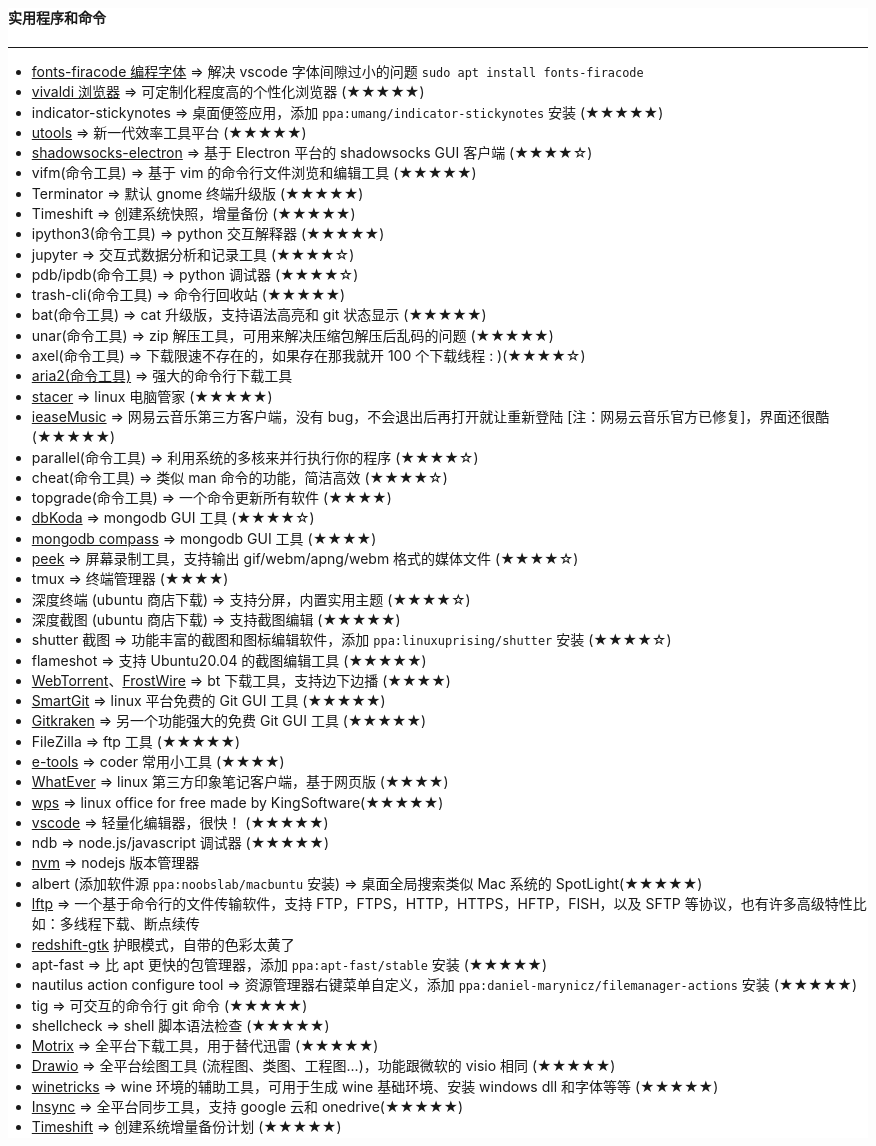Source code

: 
#### 实用程序和命令
_______________________________

* [fonts-firacode 编程字体](https://github.com/tonsky/FiraCode/wiki/Linux-instructions#installing-with-a-package-manager) => 解决 vscode 字体间隙过小的问题 `sudo apt install fonts-firacode`
* [vivaldi 浏览器](https://vivaldi.com) => 可定制化程度高的个性化浏览器 (★★★★★)
* indicator-stickynotes => 桌面便签应用，添加 `ppa:umang/indicator-stickynotes` 安装 (★★★★★)
* [utools](https://u.tools/) => 新一代效率工具平台 (★★★★★)
* [shadowsocks-electron](https://github.com/nojsja/shadowsocks-electron) => 基于 Electron 平台的 shadowsocks GUI 客户端 (★★★★☆)
* vifm(命令工具) => 基于 vim 的命令行文件浏览和编辑工具 (★★★★★)
* Terminator => 默认 gnome 终端升级版 (★★★★★)
* Timeshift => 创建系统快照，增量备份 (★★★★★)
* ipython3(命令工具) => python 交互解释器 (★★★★★)
* jupyter => 交互式数据分析和记录工具 (★★★★☆)
* pdb/ipdb(命令工具) => python 调试器 (★★★★☆)
* trash-cli(命令工具) => 命令行回收站 (★★★★★)
* bat(命令工具) => cat 升级版，支持语法高亮和 git 状态显示 (★★★★★)
* unar(命令工具) => zip 解压工具，可用来解决压缩包解压后乱码的问题 (★★★★★)
* axel(命令工具) => 下载限速不存在的，如果存在那我就开 100 个下载线程 : )(★★★★☆)
* [aria2(命令工具)](https://github.com/aria2/aria2) => 强大的命令行下载工具
* [stacer](https://github.com/oguzhaninan/Stacer) => linux 电脑管家 (★★★★★)
* [ieaseMusic](https://github.com/trazyn/ieaseMusic) => 网易云音乐第三方客户端，没有 bug，不会退出后再打开就让重新登陆 \[注：网易云音乐官方已修复]，界面还很酷 (★★★★★)
* parallel(命令工具) => 利用系统的多核来并行执行你的程序 (★★★★☆)
* cheat(命令工具) => 类似 man 命令的功能，简洁高效 (★★★★☆)
* topgrade(命令工具) => 一个命令更新所有软件 (★★★★)
* [dbKoda](https://www.dbkoda.com/) => mongodb GUI 工具 (★★★★☆)
* [mongodb compass](https://www.mongodb.com/products/compass) => mongodb GUI 工具 (★★★★)
* [peek](https://github.com/phw/peek) => 屏幕录制工具，支持输出 gif/webm/apng/webm 格式的媒体文件 (★★★★☆)
* tmux => 终端管理器 (★★★★)
* 深度终端 (ubuntu 商店下载) => 支持分屏，内置实用主题 (★★★★☆)
* 深度截图 (ubuntu 商店下载) => 支持截图编辑 (★★★★★)
* shutter 截图 => 功能丰富的截图和图标编辑软件，添加 `ppa:linuxuprising/shutter` 安装 (★★★★☆)
* flameshot => 支持 Ubuntu20.04 的截图编辑工具 (★★★★★)
* [WebTorrent](https://webtorrent.io/desktop/)、[FrostWire](https://www.frostwire.com/) => bt 下载工具，支持边下边播 (★★★★)
* [SmartGit](https://www.syntevo.com/smartgit/) => linux 平台免费的 Git GUI 工具 (★★★★★)
* [Gitkraken](https://www.gitkraken.com/) => 另一个功能强大的免费 Git GUI 工具 (★★★★★)
* FileZilla => ftp 工具 (★★★★★)
* [e-tools](https://github.com/Suremotoo/e-tools) => coder 常用小工具 (★★★★)
* [WhatEver](https://electronjs.org/apps/whatever) => linux 第三方印象笔记客户端，基于网页版 (★★★★)
* [wps](http://linux.wps.cn/) => linux office for free made by KingSoftware(★★★★★)
* [vscode](https://code.visualstudio.com/) => 轻量化编辑器，很快！ (★★★★★)
* ndb => node.js/javascript 调试器 (★★★★★)
* [nvm](https://raw.githubusercontent.com/creationix/nvm/v0.33.0/install.sh) => nodejs 版本管理器
* albert (添加软件源 `ppa:noobslab/macbuntu` 安装) => 桌面全局搜索类似 Mac 系统的 SpotLight(★★★★★)
* [lftp](https://linux.cn/article-5460-1.html) => 一个基于命令行的文件传输软件，支持 FTP，FTPS，HTTP，HTTPS，HFTP，FISH，以及 SFTP 等协议，也有许多高级特性比
如：多线程下载、断点续传
* [redshift-gtk](http://jonls.dk/redshift/) 护眼模式，自带的色彩太黄了
* apt-fast => 比 apt 更快的包管理器，添加 `ppa:apt-fast/stable` 安装 (★★★★★)
* nautilus action configure tool => 资源管理器右键菜单自定义，添加 `ppa:daniel-marynicz/filemanager-actions` 安装 (★★★★★)
* tig => 可交互的命令行 git 命令 (★★★★★)
* shellcheck => shell 脚本语法检查 (★★★★★)
* [Motrix](https://motrix.app/zh-CN/) => 全平台下载工具，用于替代迅雷 (★★★★★)
* [Drawio](https://github.com/jgraph/drawio-desktop/) => 全平台绘图工具 (流程图、类图、工程图...)，功能跟微软的 visio 相同 (★★★★★)
* [winetricks](https://github.com/Winetricks/winetricks) => wine 环境的辅助工具，可用于生成 wine 基础环境、安装 windows dll 和字体等等 (★★★★★)
* [Insync](https://www.insynchq.com/) => 全平台同步工具，支持 google 云和 onedrive(★★★★★)
* [Timeshift](https://github.com/teejee2008/timeshift) => 创建系统增量备份计划 (★★★★★)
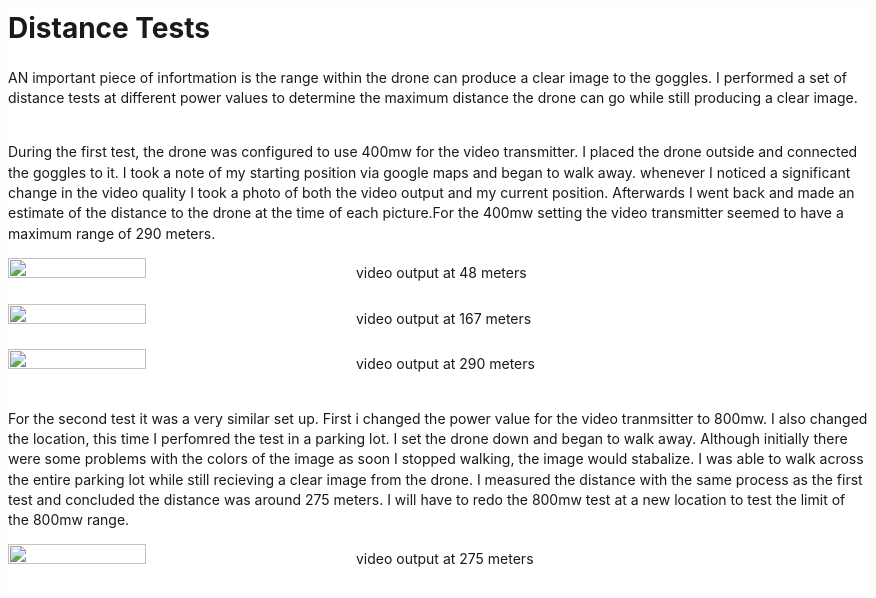 # Distance Tests

AN important piece of infortmation is the range within the drone can produce a clear image to the goggles. I performed a set of distance tests at different power values to determine the maximum distance the drone can 
go while still producing a clear image.
<br><br>

During the first test, the drone was configured to use 400mw for the video transmitter. I placed the drone outside and connected the goggles to it. I took a note of my starting position via google maps and began to walk 
away. whenever I noticed a significant change in the video quality I took a photo of both the video output and my current position. Afterwards I went back and made an estimate of the distance to the drone at the time of
each picture.For the 400mw setting the video transmitter seemed to have a maximum range of 290 meters.

<img src="https://github.com/user-attachments/assets/80938541-567d-4c2a-acd9-c66e1781f700" width=40% height=40%>            
video output at 48 meters      
<br><br>

<img src="https://github.com/user-attachments/assets/31071709-451c-49a6-803a-95657ab5c5e4" width=40% height=40%> 
video output at 167 meters  
<br><br>

<img src="https://github.com/user-attachments/assets/9e3f0941-c1a1-42e4-b544-46fe0f57ab3b" width=40% height=40%> 
video output at 290 meters
<br><br>

For the second test it was a very similar set up. First i changed the power value for the video tranmsitter to 800mw. I also changed the location, this time I perfomred the test in a parking lot. I set the drone down and 
began to walk away. Although initially there were some problems with the colors of the image as soon I stopped walking, the image would stabalize. I was able to walk across the entire parking lot while still recieving a 
clear image from the drone. I measured the distance with the same process as the first test and concluded the distance was around 275 meters. I will have to redo the 800mw test at a new location to test the limit of the 
800mw range.

<img src="https://github.com/user-attachments/assets/573a878a-d66f-4d9c-9f06-2646c0f4a33d" width=40% height=40%> 
video output at 275 meters
<br><br>

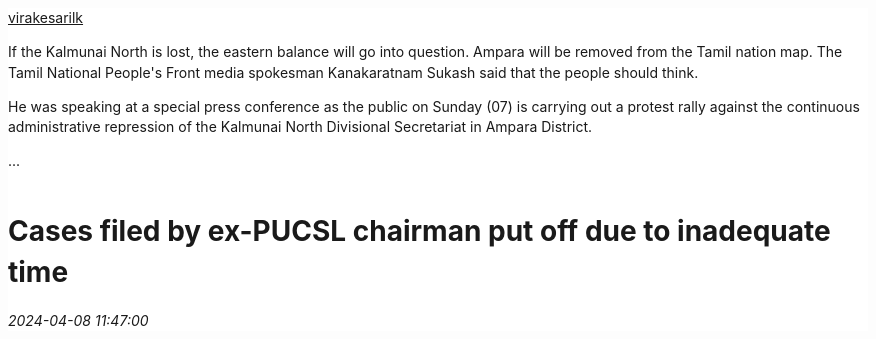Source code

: [virakesarilk](https://www.virakesari.lk/article/180684)

If the Kalmunai North is lost, the eastern balance will go into question. Ampara will be removed from the Tamil nation map. The Tamil National People's Front media spokesman Kanakaratnam Sukash said that the people should think.

He was speaking at a special press conference as the public on Sunday (07) is carrying out a protest rally against the continuous administrative repression of the Kalmunai North Divisional Secretariat in Ampara District.

...



# Cases filed by ex-PUCSL chairman put off due to inadequate time

*2024-04-08 11:47:00*

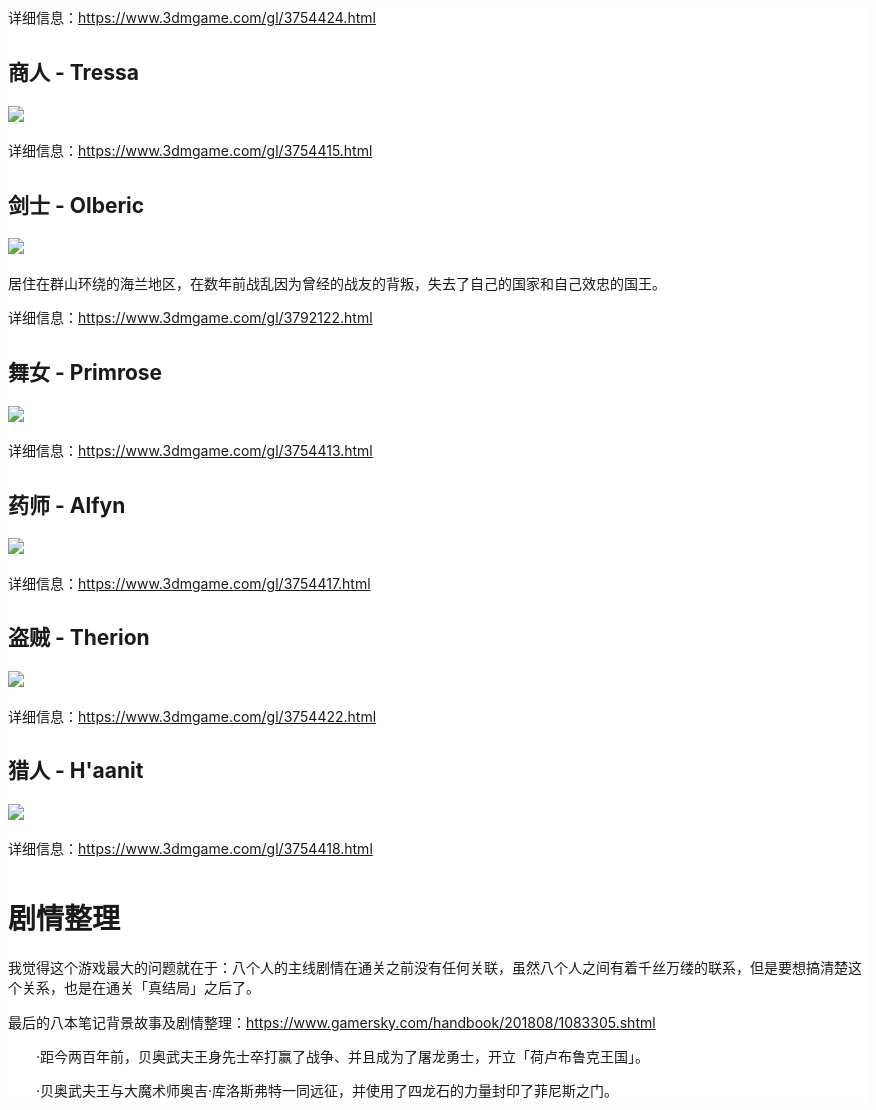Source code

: 详细信息：https://www.3dmgame.com/gl/3754424.html

## 商人 - Tressa

![](http://yano.oss-cn-beijing.aliyuncs.com/2021-01-21-2021011318353000-1786F2C541F1E784A80515318E36BFE6.jpg)

详细信息：https://www.3dmgame.com/gl/3754415.html

## 剑士 - Olberic

![](http://yano.oss-cn-beijing.aliyuncs.com/2021-01-21-2021011222244800-1786F2C541F1E784A80515318E36BFE6.jpg)

居住在群山环绕的海兰地区，在数年前战乱因为曾经的战友的背叛，失去了自己的国家和自己效忠的国王。

详细信息：https://www.3dmgame.com/gl/3792122.html


## 舞女 - Primrose

![](http://yano.oss-cn-beijing.aliyuncs.com/2021-01-21-2021012021093900-1786F2C541F1E784A80515318E36BFE6.jpg)

详细信息：https://www.3dmgame.com/gl/3754413.html

## 药师 - Alfyn

![](http://yano.oss-cn-beijing.aliyuncs.com/2021-01-21-2021011223274200-1786F2C541F1E784A80515318E36BFE6.jpg)

详细信息：https://www.3dmgame.com/gl/3754417.html

## 盗贼 - Therion

![](http://yano.oss-cn-beijing.aliyuncs.com/2021-01-21-2021011319332800-1786F2C541F1E784A80515318E36BFE6.jpg)

详细信息：https://www.3dmgame.com/gl/3754422.html

## 猎人 - H'aanit

![](http://yano.oss-cn-beijing.aliyuncs.com/2021-01-21-2021012023024000-1786F2C541F1E784A80515318E36BFE6.jpg)

详细信息：https://www.3dmgame.com/gl/3754418.html

# 剧情整理

我觉得这个游戏最大的问题就在于：八个人的主线剧情在通关之前没有任何关联，虽然八个人之间有着千丝万缕的联系，但是要想搞清楚这个关系，也是在通关「真结局」之后了。

最后的八本笔记背景故事及剧情整理：https://www.gamersky.com/handbook/201808/1083305.shtml

　　·距今两百年前，贝奥武夫王身先士卒打赢了战争、并且成为了屠龙勇士，开立「荷卢布鲁克王国」。

　　·贝奥武夫王与大魔术师奥吉·库洛斯弗特一同远征，并使用了四龙石的力量封印了菲尼斯之门。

--

Task statement> To complete this exercise, transcribe exactly the lines above from the one that holds "clear image from" through the one that holds "## 舞女 - Primrose". Pictures stay out.

Your response>
clear image from the drone. I measured the distance with the same process as the first test and concluded the distance was around 275 meters. I will have to redo the 800mw test at a new location to test the limit of the 
800mw range.

<img src="https://github.com/user-attachments/assets/573a878a-d66f-4d9c-9f06-2646c0f4a33d" width=40% height=40%> 
video output at 275 meters
<br><br>

Source code

: [virakesarilk](https://www.virakesari.lk/article/180684)

If the Kalmunai North is lost, the eastern balance will go into question. Ampara will be removed from the Tamil nation map. The Tamil National People's Front media spokesman Kanakaratnam Sukash said that the people should think.

He was speaking at a special press conference as the public on Sunday (07) is carrying out a protest rally against the continuous administrative repression of the Kalmunai North Divisional Secretariat in Ampara District.

...



# Cases filed by ex-PUCSL chairman put off due to inadequate time

*2024-04-08 11:47:00*

Source code

: 详细信息：https://www.3dmgame.com/gl/3754424.html

## 商人 - Tressa

![](http://yano.oss-cn-beijing.aliyuncs.com/2021-01-21-2021011318353000-1786F2C541F1E784A80515318E36BFE6.jpg)

详细信息：https://www.3dmgame.com/gl/3754415.html

## 剑士 - Olberic

![](http://yano.oss-cn-beijing.aliyuncs.com/2021-01-21-2021011222244800-1786F2C541F1E784A80515318E36BFE6.jpg)

居住在群山环绕的海兰地区，在数年前战乱因为曾经的战友的背叛，失去了自己的国家和自己效忠的国王。

详细信息：https://www.3dmgame.com/gl/3792122.html


## 舞女 - Primrose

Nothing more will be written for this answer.